#### Selected excerpt

Melissa: In the middle of all of that, how do you pursue rest in the midst of all that you are doing? Intentionally. Practically. What do you do practically to pursue rest?
Ronne: One of things I do is what I’m doing right now. The kitchen is a safe place for me. It’s always been that way. I had a really hard family life, so the kitchen was a safe place for my mom to be and for whatever reason I grew up that same way. If I am really stressed out about things, I can go bake or cook and that’s one way I can get rest. At the risk of sounding, super religious --
Melissa: I don’t care how religious you sound. It’s just me and you gonna hear this.
Ronne: --Okay. I’ve got to have time with Christ. Spending time in Scripture. Spending time just journaling and stuff is really important to me. Running may not sound restful to most people. I know you understand it because walking is restful for you but running is restful for me. Roadtripping. Rest rarely looks like sleep to me. It’s finding a place that looks real peaceful. The boat at sunset. Our Jeep on Sunday afternoon. My husband’s arms are really restful.
Melissa: So, are you intentional about saying, “okay, I’m setting aside these times to do these things or is it just like okay I have just gotten to this point so I have to find rest NOW?”
Ronne: I’m trying to get better about being intentional and that’s hard if you’re a driven person -- I’m not a doer, just to be doing things, but I’m an achiever. If I get to the end of the day and I don’t feel like there are an adequate number of checkmarks, I feel a complete bust. And I’m learning to recognize that in my own life and have fewer checkmarks so I can savor the ones that I do have instead of being just a fury of activity. I’m learning -- these are all learning things, at fifty-five you’d think I’d have this all figured out but I’m just really learning -- but I’m learning no more. Or to set boundaries to say, “I can do this, but not that.” Or to say, “I can do this for this window of time but no further.” And I’m learning to just appreciate other people doing things instead of just feeling like, “Gosh if I could just make this thing happen faster or smoother.” I wish I didn’t feel the need to fix things. I wish I was one of those people who was content. But I’m learning to receive contentment.

########
#### Given entries

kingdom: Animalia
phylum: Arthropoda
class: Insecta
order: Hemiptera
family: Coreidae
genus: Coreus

########

> [Given exercise 1]: In the conversation about rest, which room does Ronne call a safe place?
> [Given exercise 2]: Carry on the conversation about rest, picking up right after its final line.

> [Written answer 1]: The kitchen.

> [Written answer 2]:
It’s hard, though, when you’re a person who has ideas or passion. It’s not just about passion but it’s about having this active thing in you. It’s about feeling like I can’t just sit dormant. I can’t just think blue sky things or wouldn’t be sweet if there’s thing in my gut that if it sees something it says, “you have to do something about it. You need to be involved in that. God gave you a voice, you better use it. God gave you feet, you better move with them instead of…” I work with contemplative people but I don’t understand them much.
Melissa: Yeah. And sometimes it’s our job to stand still. Isn’t that the hardest thing? Standing still?
Ronne: The one thing that I have learned to do over the course of the years much better, especially this past year is I have learned to listen more. Even that can be restful when you don’t feel like you always have to have the words or the answer or the big idea. Learning to listen to people to more first, sometimes never saying a word, it’s calmed my soul...a lot.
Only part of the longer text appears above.